I never realised how far things have progressed in the last 5-10 years until last night. SSD is second only to very fast broadband in making that happen.
@Chris – After reading into some detailed explanations regarding how SSD drives work, I really can’t see how anybody wouldn’t recommend TRIM support in the OS. Not that I think it will ALWAYS be necessary, I think someday soon the drives themselves will perform the same function internally, (and yes I know that’s what garbage collection is, but it’s widely agreed that garbage collection isn’t as efficient as TRIM) but as long as SSD’s slow down so dramatically when data is written on top of existing data, there needs to be something that automatically wipes the cells marked as “erasable” in the background. The only other solution I see beyond the drives doing this automatically, is creating cells that can be re-written to as fast as they can as if they’re “virgin”.
@Alex – I see what your saying. My only point is that the if engineers at Intel whom are much more knowledgeable on this than we are then clearly the jury is still out.
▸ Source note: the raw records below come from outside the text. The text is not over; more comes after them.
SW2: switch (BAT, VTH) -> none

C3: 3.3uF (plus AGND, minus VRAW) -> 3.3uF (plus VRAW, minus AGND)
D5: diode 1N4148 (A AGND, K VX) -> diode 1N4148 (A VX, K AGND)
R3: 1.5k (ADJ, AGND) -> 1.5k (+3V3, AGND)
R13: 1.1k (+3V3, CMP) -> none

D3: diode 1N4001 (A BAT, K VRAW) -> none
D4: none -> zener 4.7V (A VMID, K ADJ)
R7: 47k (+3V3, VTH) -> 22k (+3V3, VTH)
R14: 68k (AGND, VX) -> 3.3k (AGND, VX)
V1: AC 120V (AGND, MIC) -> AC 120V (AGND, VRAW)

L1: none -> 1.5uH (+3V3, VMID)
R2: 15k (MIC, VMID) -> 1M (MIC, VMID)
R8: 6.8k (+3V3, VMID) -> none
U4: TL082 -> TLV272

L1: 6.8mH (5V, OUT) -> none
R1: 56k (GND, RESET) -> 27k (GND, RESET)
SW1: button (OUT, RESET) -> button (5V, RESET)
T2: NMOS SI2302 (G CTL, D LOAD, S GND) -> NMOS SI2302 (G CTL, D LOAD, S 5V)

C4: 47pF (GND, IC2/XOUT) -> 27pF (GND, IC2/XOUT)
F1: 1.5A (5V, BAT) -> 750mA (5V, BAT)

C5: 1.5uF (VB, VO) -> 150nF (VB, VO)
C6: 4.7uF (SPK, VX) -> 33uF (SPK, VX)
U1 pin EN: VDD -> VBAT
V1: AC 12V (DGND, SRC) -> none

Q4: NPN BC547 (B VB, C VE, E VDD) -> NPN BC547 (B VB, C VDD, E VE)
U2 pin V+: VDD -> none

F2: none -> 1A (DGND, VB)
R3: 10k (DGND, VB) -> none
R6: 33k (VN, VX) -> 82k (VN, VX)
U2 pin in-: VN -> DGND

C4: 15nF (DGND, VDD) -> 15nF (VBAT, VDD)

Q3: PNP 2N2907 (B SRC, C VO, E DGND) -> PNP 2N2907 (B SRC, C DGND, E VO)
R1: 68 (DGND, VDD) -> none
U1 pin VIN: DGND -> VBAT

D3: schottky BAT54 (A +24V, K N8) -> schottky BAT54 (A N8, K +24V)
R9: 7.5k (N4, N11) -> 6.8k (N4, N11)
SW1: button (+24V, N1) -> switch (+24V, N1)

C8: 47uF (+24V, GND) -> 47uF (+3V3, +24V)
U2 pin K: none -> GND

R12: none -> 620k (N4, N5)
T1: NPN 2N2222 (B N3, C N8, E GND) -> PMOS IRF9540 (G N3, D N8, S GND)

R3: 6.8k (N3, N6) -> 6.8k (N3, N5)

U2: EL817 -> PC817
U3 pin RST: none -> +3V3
Its very possible TRIM will be very important in the end who knows.
I can say that without TRIM the Garbage Collection on my Crucial C300 seems to work nicely.
@Chris – Maybe that’s why Apple’s putting TRIM support into OS/X Lion!
@Fred – its probably a good idea for apple to support it, if not all SSD have the feature.
Plus perhaps with the SSD drives that Apple uses they have done their own R&D and determined TRIM is important.